Israel Shahak belonged to the very few Israeli who entertained no illusions about the so-called peace process and about the role of Yassir Arafat in this drama for the Palestinian people. Anybody who has read Hebrew newspapers carefully, like Shahak did, could have known since September 7, 1993 that the Palestinians in Oslo were pulled over the barrel by Israeli diplomacy. Shahak quotes Yitzhak Rabin from the Israeli daily Yediot Ahronot where he boasted about his victory: “The entire united Jerusalem will be outside the autonomy (...) Jewish settlements will be placed under an exclusive Israeli jurisdiction; the Autonomy Council will have no authority over them. The forces of the Israeli Army will be redeployed on locations determined only by us.” (p. 162) The term withdrawal was only used for the Gaza Strip, not for the West Bank. Rabin did not bother to specify the exact borders of the land in question. Already in September 1994 the plan for the “bypassing roads” (roads to be only used by Jewish settlers and the military) was discussed and revealed in the Hebrew press in November 1994: “All to clearly, the plan favoured the settlers and was intended to perpetuate the Israeli conquest of the Territories more effectually than before, by using `control from outside`”. (p. 167) Shahak is very critical of the Zionist left, such as the organization Peace Now, which “extolled this racist plan as ´a positive sign of implementation of the peace process`”. (p.167) And for Meron Benvenisti was clear, that “Israel grants Arafat a semblance of a state, no relief can be expected in the conditions of oppression, control and exploitation”. (p. 168)

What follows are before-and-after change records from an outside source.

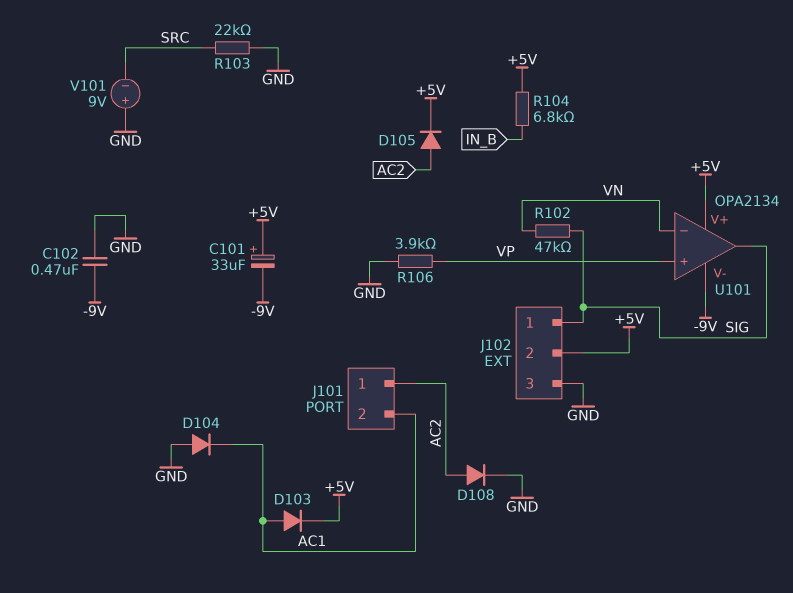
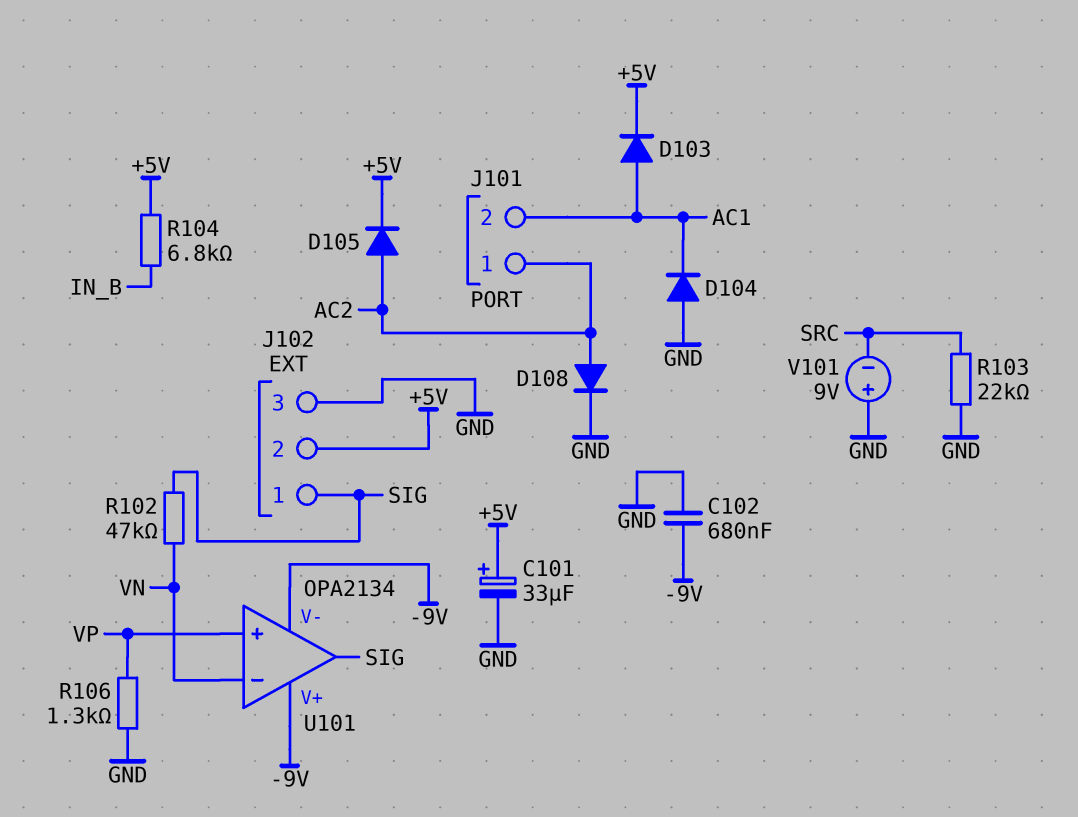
C101: 33uF (plus +5V, minus -9V) -> 33uF (plus +5V, minus GND)
C102: 470nF (-9V, GND) -> 680nF (-9V, GND)
R106: 3.9k (GND, VP) -> 1.3k (GND, VP)
U101 pin V+: +5V -> -9V

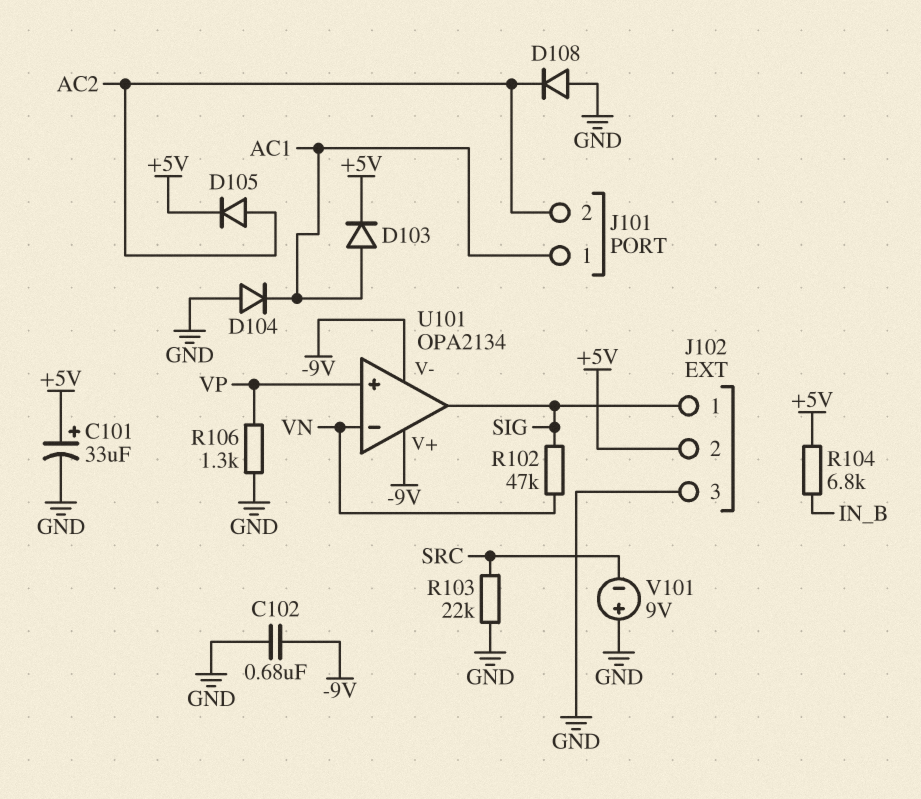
D108: diode (A AC2, K GND) -> diode (A GND, K AC2)
J101 pin 1: AC2 -> AC1
J101 pin 2: AC1 -> AC2

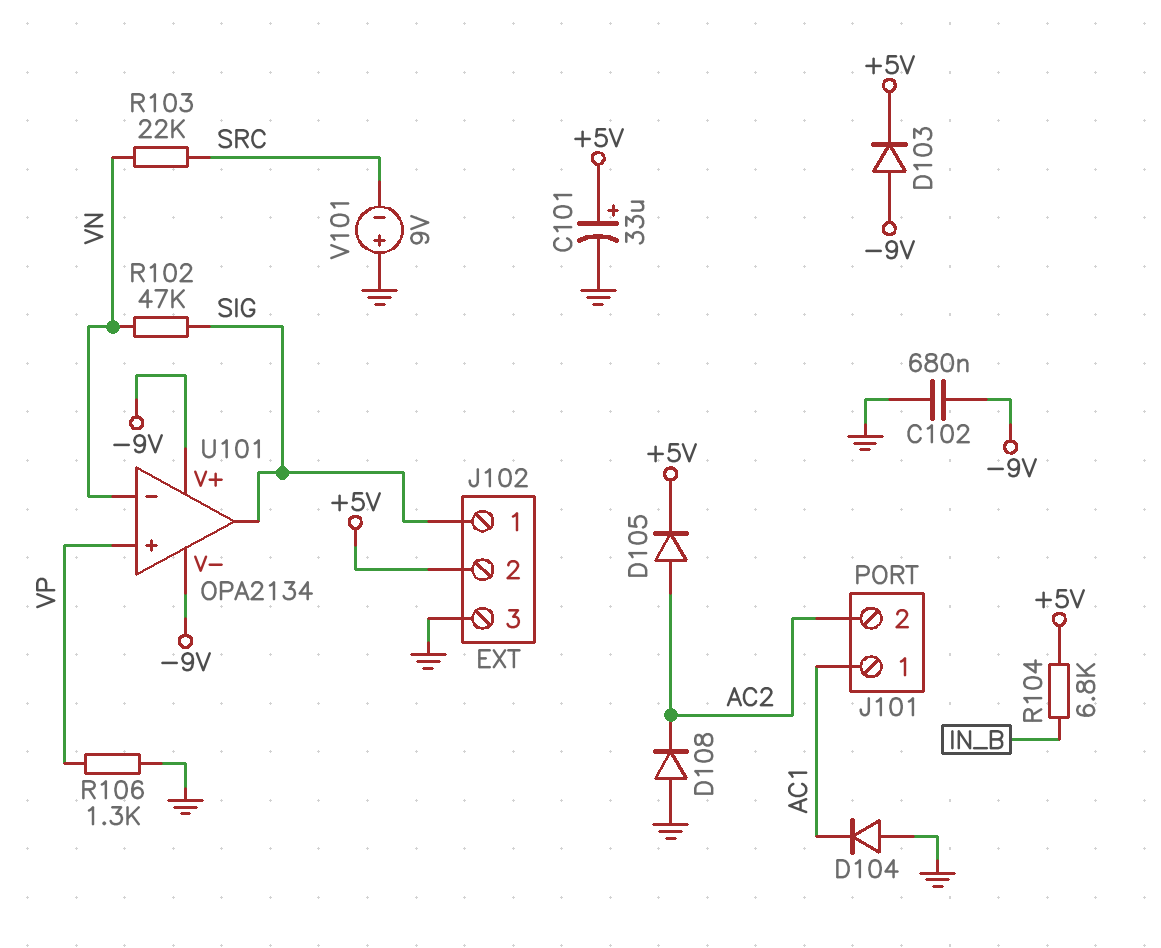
D103: diode (A AC1, K +5V) -> diode (A -9V, K +5V)
R103: 22k (GND, SRC) -> 22k (SRC, VN)

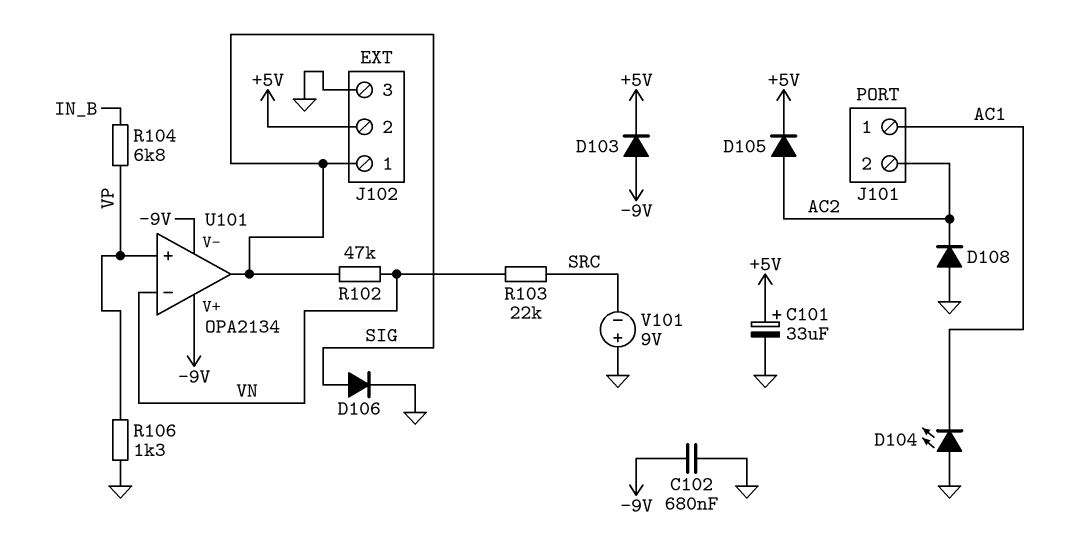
D104: diode (A GND, K AC1) -> LED (A GND, K AC1)
D106: none -> diode (A SIG, K GND)
R104: 6.8k (+5V, IN_B) -> 6.8k (IN_B, VP)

The author sheds light on the ideological dimension of Zionist policy since the 1920s. “The laws of the State of Israel pertaining to the use of land are based on the principle of discrimination against all non-Jews. The State of Israel has turned most of the land in Israel (about 92 per cent) into ´state land`. After those lands are defined as owned by the State of Israel they can be leased for long periods only to Jews. The right to a long-term lease of such land is denied to all non-Jews without a single exception. This denial is enforced by placing all state lands under the administration by the Jewish National Fund, a branch of the World Zionist Organization, whose racist statutes forbid their long-term lease, or any use, to non-Jews.” (p. 169) This land is leased for 49 years with an automatic renewal for another 49-year period. Sub-leasing to non-Jews is forbidden by the administrative authority. Land-leasing to non-Jews is only allowed for grazing and is limited to eleven month. Shahak debunks the allegedly “socialist” or “utopian” character of the collective settlements designated as kibbutzim (plural of kibbutz) and moshavim (plural of moshav), because only Jews are allowed to live in them.”Non-Jews who desire to become members of a kibbutz, even a kibbutz whose Jewish members are atheists, must convert to Judaism.” (p. 170)

Shahak´s book should prompt the U. S. and Western political elite not to adopt the Israeli anti-Iranian bias. Iran is in reality neither a threat to Israel nor to the West and much less to the U. S. Israel has several hundred nuclear weapons, the U. S. have over 5,000 and France and Great Britan also have quite a few. In 2007, a U. S. Intelligence Estimate stated that Iran had halted its military nuclear program in 2003. The Obama administration must do everything to prevent the warmongers from drawing the U. S. into another deadly adventure. A war against Iran would not be another “cakewalk”, as assumed by the neocons. Shahak´s book provides a deep insight into the true aims of Israel´s foreign policy towards Iran. Studying it could prevent a looming war. A must read for everybody.